*Available data*:
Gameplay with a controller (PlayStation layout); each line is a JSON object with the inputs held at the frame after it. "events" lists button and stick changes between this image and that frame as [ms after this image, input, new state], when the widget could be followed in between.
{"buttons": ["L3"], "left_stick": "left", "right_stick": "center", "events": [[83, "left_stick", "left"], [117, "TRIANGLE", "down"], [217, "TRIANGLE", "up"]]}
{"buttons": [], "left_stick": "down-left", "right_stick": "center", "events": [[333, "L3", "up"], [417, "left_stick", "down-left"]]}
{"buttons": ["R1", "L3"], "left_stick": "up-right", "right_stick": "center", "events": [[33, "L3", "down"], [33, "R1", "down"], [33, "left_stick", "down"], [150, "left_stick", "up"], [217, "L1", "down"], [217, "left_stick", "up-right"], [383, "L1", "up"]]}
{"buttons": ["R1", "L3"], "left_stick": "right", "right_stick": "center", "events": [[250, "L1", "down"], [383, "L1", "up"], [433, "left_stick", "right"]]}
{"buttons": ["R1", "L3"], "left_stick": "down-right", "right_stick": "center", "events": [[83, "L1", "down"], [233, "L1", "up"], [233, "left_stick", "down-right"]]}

*Work order*:
Keeping every word as it is, repeat all of the records.

*Solution to this problem*:
Gameplay with a controller (PlayStation layout); each line is a JSON object with the inputs held at the frame after it. "events" lists button and stick changes between this image and that frame as [ms after this image, input, new state], when the widget could be followed in between.
{"buttons": ["L3"], "left_stick": "left", "right_stick": "center", "events": [[83, "left_stick", "left"], [117, "TRIANGLE", "down"], [217, "TRIANGLE", "up"]]}
{"buttons": [], "left_stick": "down-left", "right_stick": "center", "events": [[333, "L3", "up"], [417, "left_stick", "down-left"]]}
{"buttons": ["R1", "L3"], "left_stick": "up-right", "right_stick": "center", "events": [[33, "L3", "down"], [33, "R1", "down"], [33, "left_stick", "down"], [150, "left_stick", "up"], [217, "L1", "down"], [217, "left_stick", "up-right"], [383, "L1", "up"]]}
{"buttons": ["R1", "L3"], "left_stick": "right", "right_stick": "center", "events": [[250, "L1", "down"], [383, "L1", "up"], [433, "left_stick", "right"]]}
{"buttons": ["R1", "L3"], "left_stick": "down-right", "right_stick": "center", "events": [[83, "L1", "down"], [233, "L1", "up"], [233, "left_stick", "down-right"]]}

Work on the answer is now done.